## Task to complete:
Using the records below, write out again exactly the lines that begin at the line containing "M136 1404 152 1413 135 1443 119 1433Z" and end at the line containing "<!-- street -->", and no other lines.

Collected data entries
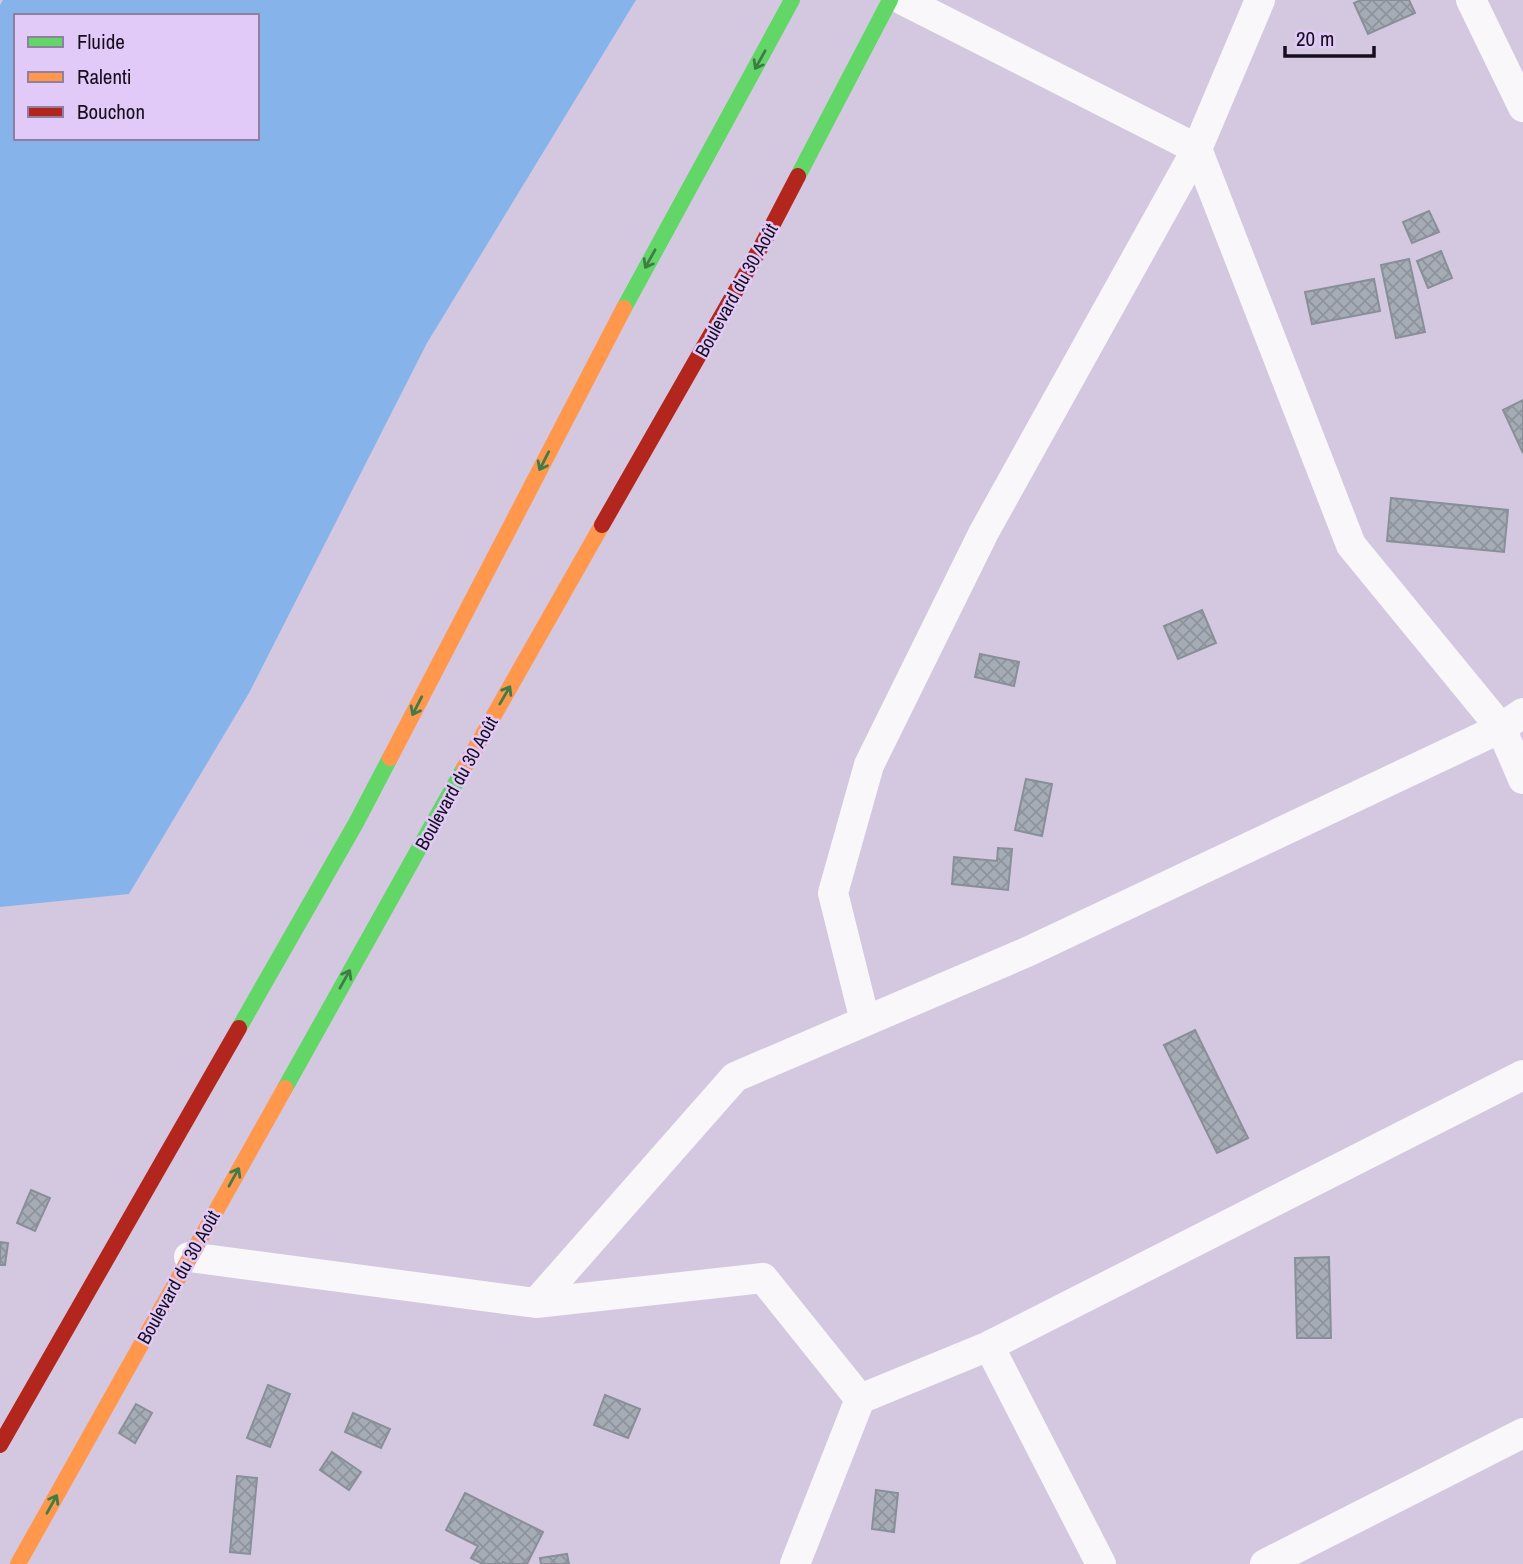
<svg xmlns="http://www.w3.org/2000/svg" width="1523" height="1564" font-family="'Archivo Narrow',sans-serif">
<style>
.water{fill:#86b4ea;fill-rule:evenodd}
.building{fill:url(#building-cross-hatch);stroke:#888f99;stroke-width:2}
.lines{fill:none;stroke-linecap:round;stroke-linejoin:round}
.street{stroke:#f9f7fa;stroke-width:30}
.fast{stroke:#63d668;stroke-width:16}
.slow{stroke:#ff974d;stroke-width:16}
.jam{stroke:#b3261e;stroke-width:16}
.oneway{stroke:#407c47}
.labels{text-anchor:middle;dominant-baseline:central;stroke-width:5;stroke-linejoin:round;paint-order:stroke}
.street-label{font-size:19px;fill:#160e1e;stroke:#e2caf8}
</style>
<defs>
<pattern id="building-cross-hatch" width="8" height="8" patternUnits="userSpaceOnUse" patternTransform="scale(1.75)"><rect width="8" height="8" fill="#a5acb6"/><path d="M0 0l8 8M0 8l8-8" fill="none" stroke="#8d939c"/></pattern>
</defs>
<rect width="100%" height="100%" fill="#d4c8e0"/>
<!-- water -->
<path class="water" d="M3 0H636L427 343 249 693 129 894 0 907V5ZM16 16H257V138H16Z"/>
<!-- building -->
<path class="building" d="M1361 0H1409L1415 13 1368 34 1354 3Z
M1429 211 1439 232 1412 243 1403 222Z
M1441 251 1452 278 1428 288 1417 261Z
M1409 259 1425 332 1396 338 1381 265Z
M1374 279 1380 311 1312 324 1305 292Z
M1523 400V453L1503 410Z
M1391 498 1508 510 1504 552 1387 541Z
M1202 610 1216 643 1178 659 1164 626Z
M980 654 1019 662 1014 686 975 677Z
M1026 779 1052 784 1042 836 1015 830Z
M998 848 1012 849 1008 890 952 884 954 857 997 861Z
M1195 1030 1248 1138 1217 1153 1164 1045Z
M31 1190 50 1198 35 1231 17 1223Z
M0 1242 8 1243 5 1265H0Z
M1329 1257 1331 1338H1297L1295 1258Z
M268 1385 290 1394 270 1447 247 1438Z
M605 1395 640 1409 628 1438 594 1425Z
M136 1404 152 1413 135 1443 119 1433Z
M353 1413 390 1429 381 1448 345 1432Z
M332 1452 361 1472 349 1490 320 1470Z
M237 1476 257 1478 250 1554 230 1552Z
M876 1490 898 1493 894 1532 872 1529Z
M465 1493 543 1532 527 1564H507L503 1562 502 1564H483L471 1558 478 1546 446 1530Z
M567 1554 569 1564H541L540 1558Z"/>
<g class="lines">
<!-- street -->
<path class="street" d="M903 0 1197 149 1351 545 1501 728 1523 779
M1471 0 1523 107
M865 1021 833 893 869 765 984 532 1197 149 1260 0
M189 1257 536 1303 735 1077 1027 952 1501 728 1523 713
M536 1303 763 1278 860 1399 795 1564
M989 1346 1101 1564
M860 1399 989 1346 1523 1075
M1265 1564 1523 1433"/>
<!-- fast -->
<path class="fast" d="M798 176 890 0
M624 308 792 0
M239 1028 356 823 390 758
M285 1088 464 768"/>
<!-- slow -->
<path class="slow" d="M390 758 624 308
M464 768 602 525
M18 1564 285 1088"/>
<!-- jam -->
<path class="jam" d="M602 525 762 245 798 176
M0 1445 239 1028"/>
</g>
<!-- one-way arrows -->
<defs><path id="oneway-shaft" d="M-6 0H5M1.5-3L5.5 0L1.5 3" fill="none" stroke-width="1.6" stroke-linecap="round" stroke-linejoin="round" transform="scale(1.75)"/></defs>
<g class="oneway">
<use href="#oneway-shaft" transform="translate(760 60) rotate(119)"/>
<use href="#oneway-shaft" transform="translate(650 259) rotate(119)"/>
<use href="#oneway-shaft" transform="translate(544 461) rotate(117)"/>
<use href="#oneway-shaft" transform="translate(505 695) rotate(-60)"/>
<use href="#oneway-shaft" transform="translate(417 706) rotate(117)"/>
<use href="#oneway-shaft" transform="translate(345 979) rotate(-61)"/>
<use href="#oneway-shaft" transform="translate(234 1177) rotate(-61)"/>
<use href="#oneway-shaft" transform="translate(52 1504) rotate(-61)"/>
</g>
<g class="labels">
<!-- street labels -->
<g class="street-label">
<text transform="translate(736 290) rotate(-61)">Boulevard du 30 Août</text>
<text transform="translate(456 783) rotate(-61)">Boulevard du 30 Août</text>
<text transform="translate(178 1277) rotate(-61)">Boulevard du 30 Août</text>
</g>
</g>
<!-- legend -->
<rect x="14" y="14" width="245" height="126" fill="#e2caf8" stroke="#907fa1" stroke-width="2"/>
<rect x="28" y="37" width="35" height="10" fill="#63d668" stroke="#907fa1" stroke-width="2"/>
<text x="77" y="49" font-size="21" fill="#160e1e">Fluide</text>
<rect x="28" y="72" width="35" height="10" fill="#ff974d" stroke="#907fa1" stroke-width="2"/>
<text x="77" y="84" font-size="21" fill="#160e1e">Ralenti</text>
<rect x="28" y="107" width="35" height="10" fill="#b3261e" stroke="#907fa1" stroke-width="2"/>
<text x="77" y="119" font-size="21" fill="#160e1e">Bouchon</text>
<!-- scale -->
<path d="M1285 46v10h89v-10" fill="none" stroke="#160e1e" stroke-width="3.5"/>
<text x="1296" y="46" font-size="21" fill="#160e1e" stroke="#e2caf8" stroke-width="5" paint-order="stroke">20 m</text>
</svg>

## Result of the exercise:
M136 1404 152 1413 135 1443 119 1433Z
M353 1413 390 1429 381 1448 345 1432Z
M332 1452 361 1472 349 1490 320 1470Z
M237 1476 257 1478 250 1554 230 1552Z
M876 1490 898 1493 894 1532 872 1529Z
M465 1493 543 1532 527 1564H507L503 1562 502 1564H483L471 1558 478 1546 446 1530Z
M567 1554 569 1564H541L540 1558Z"/>
<g class="lines">
<!-- street -->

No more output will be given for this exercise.